President of the Constitutional Court of Mali
- In office 2015–2020
- President: Ibrahim Boubacar Keïta
- Succeeded by: Position abolished

Justice on the Constitutional Court of Mali
- In office 2005–2020

Personal details
- Born: Diakité Manassa Danioko January 19, 1945 (age 81) Kadiolo, Mali

= Manassa Danioko =

Malian jurist and diplomat

Diakité Manassa Danioko (born 19 January 1945) is a Malian jurist and diplomat. She served as president of the Constitutional Court of Mali from 2015 to 2020.

== Education and career ==
Danioko was born on 19 January 1945 in Kadiolo, Mali. She received a baccalaureate in 1966. Danioko received a master's degree in law from the National School of Administration in 1970.
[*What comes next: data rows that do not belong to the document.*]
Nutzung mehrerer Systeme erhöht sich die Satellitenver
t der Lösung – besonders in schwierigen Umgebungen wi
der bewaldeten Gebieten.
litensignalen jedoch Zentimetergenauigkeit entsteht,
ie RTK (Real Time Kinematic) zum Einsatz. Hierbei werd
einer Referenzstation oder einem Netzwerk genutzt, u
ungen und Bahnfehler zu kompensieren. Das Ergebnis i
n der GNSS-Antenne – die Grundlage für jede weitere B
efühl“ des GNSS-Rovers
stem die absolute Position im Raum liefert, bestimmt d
Dianoko served as President of the Labor Court or Ségou from 1970 to 1971, and she participated in a series of court internships in France beginning in October 1971. From 1972 to 1978, she was a deputy prosecutor at the Court of First Instance. She was General Counsel to the Bamako Court of Appeal from 1979 to 1981, Superior Council for the judiciary from 1979 to 1988, and advisor to the Special Court of State Security from 1983 to 1988.

Danioko was suspended from the judiciary in 1988. She challenged the suspension, and the Supreme Court of Mali overturned it in 1991. She was the Prosecutor General at the Court of Appeal of Bamako from 1991 to 1995. Danioko served as a diplomat to several countries in the Americas from 1995 to 2002. She served as Director of the DNAJ from 2004 to 2005. Danioko was appointed to the Constitutional Court of Mali in 2005. In 2015, she was elected the President of the Constitutional Court. She was the first woman to hold this position. She served in this position until the court was dissolved in July 2020.

Danioko was one of the figures opposed by protestors in 2020. In August 2020, Amnesty International reported that Danioko's bodyguards had been seen shooting at political protesters that were near her home.